Metamorphosis
What happened to the Rick I fell in love with? What the fuck have you become?
I can barely believe what my eyes see… I don’t know you anymore…
And it’s so hard to take, so hard to understand…
How some people can change so much.
Really, I’ve stayed almost the same steadily for a few years now…
It’s true that I’ve learned a lot, always too late but anyway… I’ve never become something shameful.
And talking about learning… I’ve been told that shit in life happens so you get experience out of it.
But really, isn’t it any other way to learn? Why does it have to destroy and hurt so much?
And why in so unfair ways anyway? And for what purpose?
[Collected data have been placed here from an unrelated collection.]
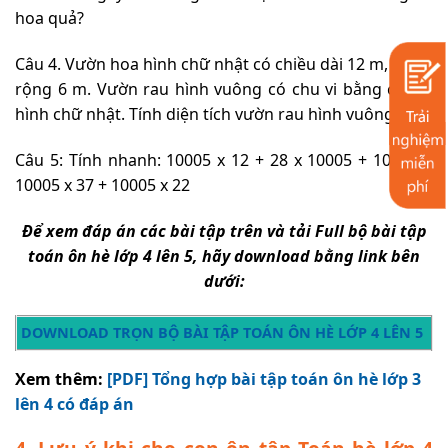
hoa quả?
Câu 4. Vườn hoa hình chữ nhật có chiều dài 12 m, chiều
rộng 6 m. Vườn rau hình vuông có chu vi bằng chu vi
hình chữ nhật. Tính diện tích vườn rau hình vuông.
Câu 5: Tính nhanh: 10005 x 12 + 28 x 10005 + 10005 +
10005 x 37 + 10005 x 22
Để xem đáp án các bài tập trên và tải Full bộ bài tập
toán ôn hè lớp 4 lên 5, hãy download bằng link bên
dưới:
DOWNLOAD TRỌN BỘ BÀI TẬP TOÁN ÔN HÈ LỚP 4 LÊN 5
Xem thêm:
[PDF] Tổng hợp bài tập toán ôn hè lớp 3
lên 4 có đáp án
Today I was wondering that I can’t be so conceited to believe that I already knew/know all of what I’m “supposed” to know to manage a balanced life… Of course I learned things out of what happened to me; things that made me grow inside a little bit wiser and a little bit tough…
But will it make any difference after all?
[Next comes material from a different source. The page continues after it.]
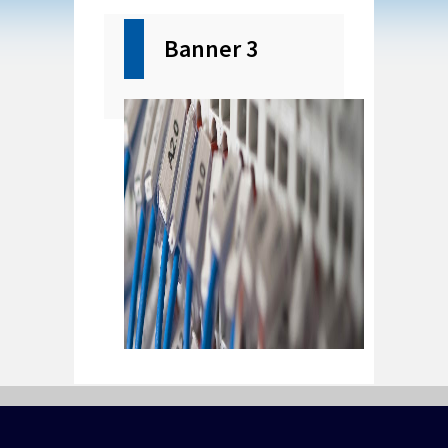
Banner 3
Even if I’m aware that now I’m more capable of managing my own personal life, I know which mistakes I don’t have to do again, where I need to get better at, etc… Does that change the fact that the odds of finding a future worth living are close to be called a miracle?
Feels, again, like no matter how good someone can be… Luck is all that matters in the end. There’s no such a thing as fairness or “deserveness” (yeah i just made that one up >.<). Some people find their true match, but not all of them are the true match for their own.
Jesus why is all of it so complicated? Now it’s just driving me nuts ._.